"Big tech" may be a bigger competitive threat to financial institutions than fintech, according to a Financial Stability Board report.
The report, published Feb. 14, is part of the Switzerland-based body's efforts to monitor the impact of innovation on financial stability.
The relationship between fintech firms and incumbent financial institutions appears to be "largely complementary and competitive in nature," the Financial Stability Board said.
For the most part, it said, fintech firms have simply been too small to make a meaningful dent in the traditional financial services industry.
"Fintech firms have generally not had sufficient access to the low-cost funding or the customer base necessary to pose a serious competitive threat to established financial institutions in mature financial market segments," the report said.
Partnering with banks, insurers and wealth management firms is increasingly becoming the way that fintechs achieve scale and distribute their products, the report said.
But "big tech" firms such as Facebook Inc., Tencent Holdings Ltd., Baidu Inc. and Amazon.com Inc., which are increasingly involved in providing payment services, insurance and short-term credit are another matter altogether.

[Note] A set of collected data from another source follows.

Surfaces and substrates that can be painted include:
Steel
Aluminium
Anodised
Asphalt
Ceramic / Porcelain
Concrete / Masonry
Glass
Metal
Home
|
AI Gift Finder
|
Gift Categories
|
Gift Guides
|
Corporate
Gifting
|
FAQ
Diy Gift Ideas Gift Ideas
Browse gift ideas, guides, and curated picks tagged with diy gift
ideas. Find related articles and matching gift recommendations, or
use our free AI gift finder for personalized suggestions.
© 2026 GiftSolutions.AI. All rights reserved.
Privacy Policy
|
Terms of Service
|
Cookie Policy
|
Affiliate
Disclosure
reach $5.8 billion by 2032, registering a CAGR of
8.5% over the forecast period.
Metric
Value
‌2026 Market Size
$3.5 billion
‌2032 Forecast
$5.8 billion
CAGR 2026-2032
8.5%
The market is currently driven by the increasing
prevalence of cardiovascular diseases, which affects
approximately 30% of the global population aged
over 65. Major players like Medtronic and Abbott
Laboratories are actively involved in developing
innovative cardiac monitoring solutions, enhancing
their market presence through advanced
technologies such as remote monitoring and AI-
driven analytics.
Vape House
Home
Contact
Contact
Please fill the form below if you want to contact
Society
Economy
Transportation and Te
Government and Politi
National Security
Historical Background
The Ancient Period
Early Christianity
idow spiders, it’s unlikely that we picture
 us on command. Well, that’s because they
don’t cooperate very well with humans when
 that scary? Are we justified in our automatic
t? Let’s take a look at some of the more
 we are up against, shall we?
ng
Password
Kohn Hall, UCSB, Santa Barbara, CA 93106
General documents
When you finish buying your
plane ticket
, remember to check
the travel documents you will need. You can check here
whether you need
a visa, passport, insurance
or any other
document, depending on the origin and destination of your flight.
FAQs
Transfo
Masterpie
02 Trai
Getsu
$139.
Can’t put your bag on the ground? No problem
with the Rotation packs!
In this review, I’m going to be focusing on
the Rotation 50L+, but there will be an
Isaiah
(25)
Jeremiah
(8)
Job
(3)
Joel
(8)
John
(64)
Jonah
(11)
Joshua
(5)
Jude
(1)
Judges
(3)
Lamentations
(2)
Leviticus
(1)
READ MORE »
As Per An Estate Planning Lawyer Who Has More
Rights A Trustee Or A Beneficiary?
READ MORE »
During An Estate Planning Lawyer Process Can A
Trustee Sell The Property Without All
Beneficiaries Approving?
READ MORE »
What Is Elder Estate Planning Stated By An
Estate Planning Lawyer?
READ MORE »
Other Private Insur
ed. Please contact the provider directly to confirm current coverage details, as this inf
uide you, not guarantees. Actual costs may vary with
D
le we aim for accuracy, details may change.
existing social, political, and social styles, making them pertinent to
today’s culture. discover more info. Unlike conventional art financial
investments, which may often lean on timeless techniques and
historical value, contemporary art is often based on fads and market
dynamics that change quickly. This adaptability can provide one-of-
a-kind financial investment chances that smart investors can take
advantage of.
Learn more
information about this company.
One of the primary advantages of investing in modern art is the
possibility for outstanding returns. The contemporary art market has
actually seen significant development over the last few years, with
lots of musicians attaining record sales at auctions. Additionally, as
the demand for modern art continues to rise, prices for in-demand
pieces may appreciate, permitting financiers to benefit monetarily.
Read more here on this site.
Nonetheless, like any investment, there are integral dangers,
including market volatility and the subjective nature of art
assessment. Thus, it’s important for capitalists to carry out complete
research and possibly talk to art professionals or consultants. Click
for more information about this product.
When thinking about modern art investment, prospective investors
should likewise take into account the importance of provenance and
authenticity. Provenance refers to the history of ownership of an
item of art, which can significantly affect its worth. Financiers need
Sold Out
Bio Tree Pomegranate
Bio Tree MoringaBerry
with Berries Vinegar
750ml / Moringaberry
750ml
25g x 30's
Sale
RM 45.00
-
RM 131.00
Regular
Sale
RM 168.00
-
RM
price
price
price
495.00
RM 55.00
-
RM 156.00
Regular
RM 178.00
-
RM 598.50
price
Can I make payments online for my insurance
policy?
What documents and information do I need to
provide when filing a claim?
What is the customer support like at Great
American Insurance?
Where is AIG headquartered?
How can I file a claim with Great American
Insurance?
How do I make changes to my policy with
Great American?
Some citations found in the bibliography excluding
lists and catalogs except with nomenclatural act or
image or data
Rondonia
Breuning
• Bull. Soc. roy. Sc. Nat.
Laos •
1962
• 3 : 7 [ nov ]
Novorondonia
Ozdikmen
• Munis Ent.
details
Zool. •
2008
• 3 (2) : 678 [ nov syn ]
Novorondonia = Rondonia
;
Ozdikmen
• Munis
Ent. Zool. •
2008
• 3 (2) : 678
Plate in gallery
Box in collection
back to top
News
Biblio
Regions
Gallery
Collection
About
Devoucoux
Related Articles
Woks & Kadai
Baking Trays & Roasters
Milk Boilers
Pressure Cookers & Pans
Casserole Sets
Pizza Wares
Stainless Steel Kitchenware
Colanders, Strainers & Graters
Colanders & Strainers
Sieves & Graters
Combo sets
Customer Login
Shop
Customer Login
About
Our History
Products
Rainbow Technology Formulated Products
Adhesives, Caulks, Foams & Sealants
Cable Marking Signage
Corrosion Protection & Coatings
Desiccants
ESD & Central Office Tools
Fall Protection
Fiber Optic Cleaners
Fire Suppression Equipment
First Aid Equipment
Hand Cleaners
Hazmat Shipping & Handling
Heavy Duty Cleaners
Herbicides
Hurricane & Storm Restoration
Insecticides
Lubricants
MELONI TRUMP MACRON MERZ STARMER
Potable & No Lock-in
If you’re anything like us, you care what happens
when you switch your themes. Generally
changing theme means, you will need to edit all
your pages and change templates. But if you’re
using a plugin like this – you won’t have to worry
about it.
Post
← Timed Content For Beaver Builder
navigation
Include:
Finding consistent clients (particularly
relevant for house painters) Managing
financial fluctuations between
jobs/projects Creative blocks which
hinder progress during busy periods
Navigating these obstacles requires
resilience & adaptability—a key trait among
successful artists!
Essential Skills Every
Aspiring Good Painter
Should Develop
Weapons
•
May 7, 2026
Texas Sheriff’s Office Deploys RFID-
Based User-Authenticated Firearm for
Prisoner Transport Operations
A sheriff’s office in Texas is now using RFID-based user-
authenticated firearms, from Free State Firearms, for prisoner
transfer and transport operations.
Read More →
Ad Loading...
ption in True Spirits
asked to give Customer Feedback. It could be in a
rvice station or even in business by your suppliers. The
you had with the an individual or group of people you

"The competitive impact of big tech may be greater than that of fintech firms. Big tech firms typically have large, established customer networks and enjoy name recognition and trust," the report said.
Proprietary data
In many cases, "big tech" companies have access to proprietary customer data created through services such as social media, which allows them to better target products to customers, according to the Financial Stability Board. Not only this, but tech giants also tend to have strong financial positions and ready access to low-cost funding, which would be out of reach of newer, smaller fintechs. Their existing large customer networks also allow them to scale extremely quickly, the report noted.
This will lead to increased competitive pressure on incumbent financial institutions, but it will not necessarily make markets more competitive.
This is because the large market shares of a handful of large firms could lead to greater concentration in the hands of just a fewer players, according to the report. A "striking example" of concentration already taking place in is the mobile payments industry in China, where just two firms account for 94% of the total market. Concentration could be a potential risk to financial stability in future, the Financial Stability Board said.
The report also warned that if incumbent financial institutions come to rely more on third-party data services providers, such as cloud storage companies, there could be a new concentration of risk in the global financial architecture.
"If high reliance were to emerge, along with a high degree of concentration among service providers, then an operational failure, cyber incident or insolvency could disrupt the activities of multiple financial institutions. Thus, while increased reliance on third-party providers specializing in cloud services may reduce operational risk at the individual firm level (idiosyncratic risk), it could also pose new risks and challenges for the financial system as a whole," the report said.